Изменить размер шрифта - +
Он неразрывно связан с Лиром, он - последнее звено, еще соединяющее старого короля с любовью Корделии и с короной, от которой он отказался. Ярость волчицы Гонерильи впервые пробуждается, когда она слышит, что отец ударил ее любимца "за то, что тот выругал его шута", и первое, о чем спрашивает лишившийся трона старик: "Где мой шут? Эй, ты, послушай, сходи за моим дураком". "Ну так где же мой шут? А? Похоже, будто все заснули". "Однако где же мой дурак? Я второй день не вижу его". "Позовите сюда моего шута". Все это подготавливает нас к трогательным словам, которые, заикаясь, произносит один из служителей: "С отъезда молодой госпожи во Францию королевский шут все время хандрит". И когда мистер Макриди с досадой, к которой примешивается плохо скрытая грусть, отвечает ему: "Ни слова больше! Я сам это заметил", - это производит необыкновенное впечатление. Мы догадываемся, что в глубине его сердца все еще живет память о той, кто прежде была его кумиром, верхом совершенства, отрадой его старости, "любимицей отца". И столь же трогателен ласковый взгляд, который он бросает на вошедшего Шута, спрашивая с искренней озабоченностью: "А, здравствуй, мой хороший! Как поживаешь?" Разве можно после этого сомневаться, что его любовь к Шуту связана с Корделией, которая была добра к бедняге, теперь тоскующему в разлуке с ней? И уже это подготавливает нас к высочайшей трагедии финала, когда Лир, лишившись всего, что он любил на земле, склоняется над мертвым телом дочери и вдруг вспоминает о другом кротком, верном и любящем создании, которого он лишился, в минуту смертельной агонии ставя рядом два сердца, разбившиеся в служении ему: "И бедный мой дурак повешен!"

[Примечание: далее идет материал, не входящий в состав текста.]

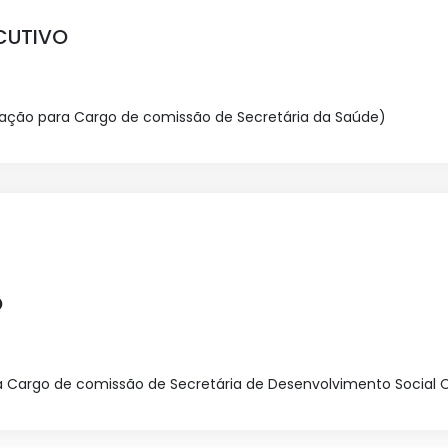
CUTIVO
eação para Cargo de comissão de Secretária da Saúde)
O
a Cargo de comissão de Secretária de Desenvolvimento Social 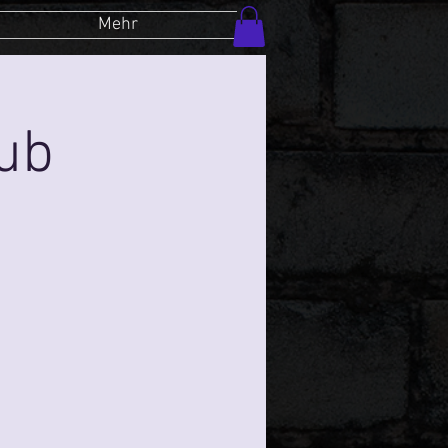
Mehr
lub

Лир мистера Макриди, и раньше отличавшийся мастерским воплощением авторского замысла, еще более выиграл от возвращения в трагедию Шута. Это находится в полном соответствии с толкованием образа. Перечисленные нами сцены, например, в какой-то мере предвосхищались еще в самом начале, когда за гордой надменностью и королевским безрассудством Лира крылось и нечто другое - нечто, искупавшее его обращение с Корделией. Растерянная пауза после того, как он отнимает у нее "родительское сердце", торопливость и в то же время неуверенность, когда он приказывает позвать французского короля: "Вы слышите? Бургундский герцог где?" - сразу показывают нам, какого снисхождения он заслуживает, какой жалости, и мы понимаем, что он не владеет собой, и видим, как сильно и непобедимо владеющее им безрассудство. Стиль игры Макриди остается тем же в первой большой сцене с Гонерильей, где можно заметить столько правдивых и страшных в своей естественности штрихов. В этой сцене актер поднимается на самые высоты страстей Лира, проходя через все ступени страдания, гнева, растерянности, бурного возмущения, отчаяния и безысходного горя, пока наконец не бросается на колени и, воздев руки к небу, изнемогая от муки, не произносит грозного проклятия. В главной сцене второго действия есть тоже немало чудесных мест: его полная "hysterias passio" {Истерии (лат.).} попытка обмануть самого себя, его боязливая, тревожная нежность к Регане, возвышенное величие его призыва к небесам - эти страшные усилия сдержаться, эти паузы, этот невольный взрыв гнева после слов: "Я более не буду мешать тебе. Прощай, дитя мое", - и, как нам кажется, несравненная по глубокой простоте и мучительному страданию великолепная передача стыда, когда он прячет лицо на плече Гонерильи и говорит:

Тогда к тебе я еду.

Полсотни больше двадцати пяти

В два раза - значит, ты в два раза лучше.

И вот тут присутствие Шута позволяет ему совсем по-новому подать коротенькую фразу, заключающую сцену, когда вне себя от жгучего гнева, пытаясь порвать смыкающееся вокруг него кольцо неизъяснимых ужасов, он вдруг чувствует, что рассудок его мутится, и восклицает: "Шут мой, я схожу с ума!" Это куда лучше, чем бить себя по лбу, бросая себе велеречивый и напыщенный упрек.